* _ASSIGNMENT_: The response must hold only the lines from the line containing "Rom CyanogenMod 10 + Overclock de 806 Mhz" through the end of the listing, exactly as written.
===============
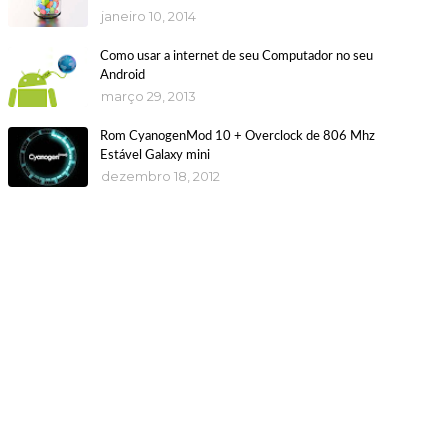
janeiro 10, 2014
Como usar a internet de seu Computador no seu
Android
março 29, 2013
Rom CyanogenMod 10 + Overclock de 806 Mhz
Estável Galaxy mini
dezembro 18, 2012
===============
* _RESPONSE BELOW_:
Rom CyanogenMod 10 + Overclock de 806 Mhz
Estável Galaxy mini
dezembro 18, 2012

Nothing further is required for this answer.